**What you need to do**
Copy, from the entries below, each line where the word "their" can be found.
(Extracted data Opens)
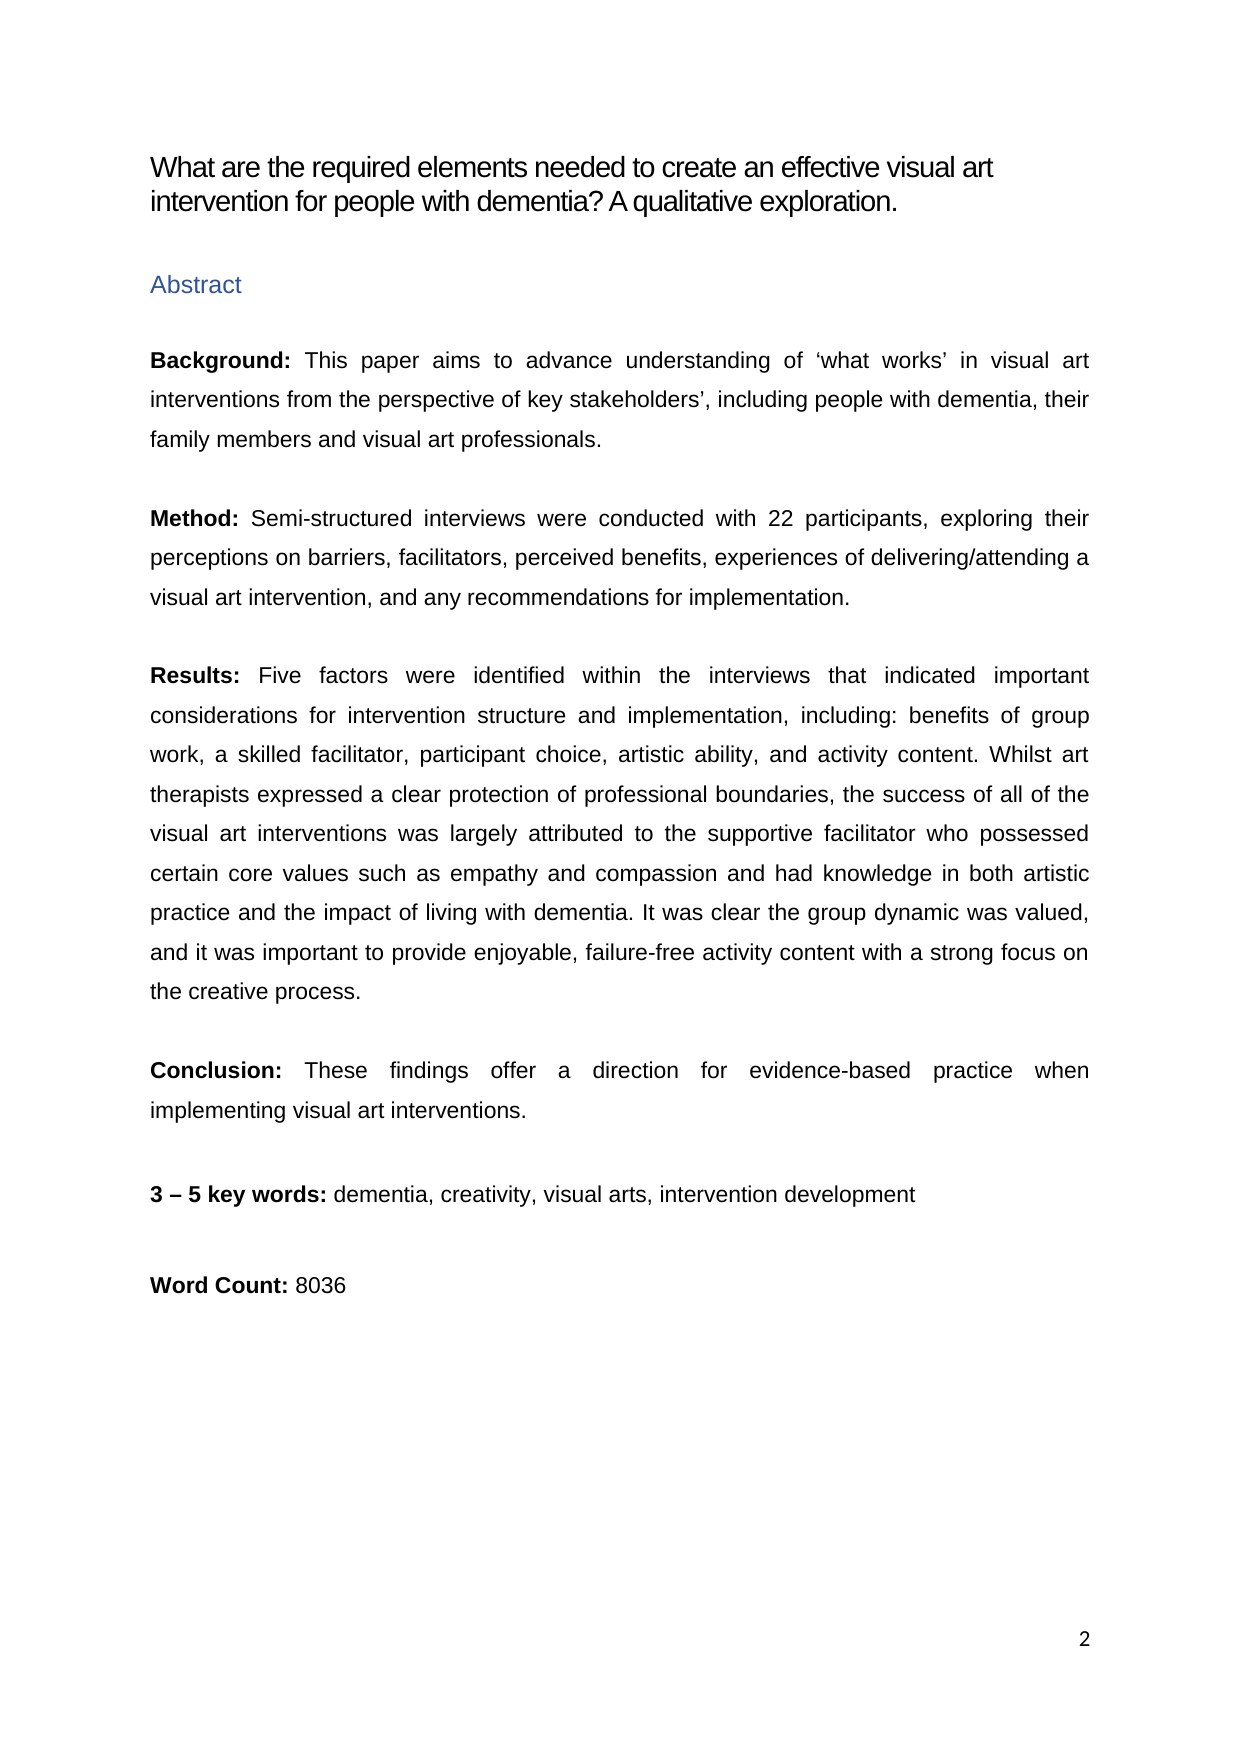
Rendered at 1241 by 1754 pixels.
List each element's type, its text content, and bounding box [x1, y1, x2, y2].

text Method: Semi-structured interviews were conducted with 22 participants, exploring their perceptions on barriers, facilitators, perceived benefits, experiences of delivering/attending a visual art intervention, and any recommendations for implementation. [150, 504, 1090, 610]
text Word Count: 8036 [150, 1272, 1090, 1298]
text Conclusion: These findings offer a direction for evidence-based practice when implementing visual art interventions. [150, 1057, 1090, 1123]
text 3 – 5 key words: dementia, creativity, visual arts, intervention development [150, 1181, 1090, 1208]
title What are the required elements needed to create an effective visual art intervention for people with dementia? A qualitative exploration. [150, 150, 1090, 217]
text Background: This paper aims to advance understanding of ‘what works’ in visual art interventions from the perspective of key stakeholders’, including people with dementia, their family members and visual art professionals. [150, 347, 1090, 452]
text Results: Five factors were identified within the interviews that indicated important considerations for intervention structure and implementation, including: benefits of group work, a skilled facilitator, participant choice, artistic ability, and activity content. Whilst art therapists expressed a clear protection of professional boundaries, the success of all of the visual art interventions was largely attributed to the supportive facilitator who possessed certain core values such as empathy and compassion and had knowledge in both artistic practice and the impact of living with dementia. It was clear the group dynamic was valued, and it was important to provide enjoyable, failure-free activity content with a strong focus on the creative process. [150, 662, 1090, 1005]
subtitle Abstract [150, 271, 1090, 299]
(Extracted data Closes)
**Result**
text Method: Semi-structured interviews were conducted with 22 participants, exploring their perceptions on barriers, facilitators, perceived benefits, experiences of delivering/attending a visual art intervention, and any recommendations for implementation. [150, 504, 1090, 610]
text Background: This paper aims to advance understanding of ‘what works’ in visual art interventions from the perspective of key stakeholders’, including people with dementia, their family members and visual art professionals. [150, 347, 1090, 452]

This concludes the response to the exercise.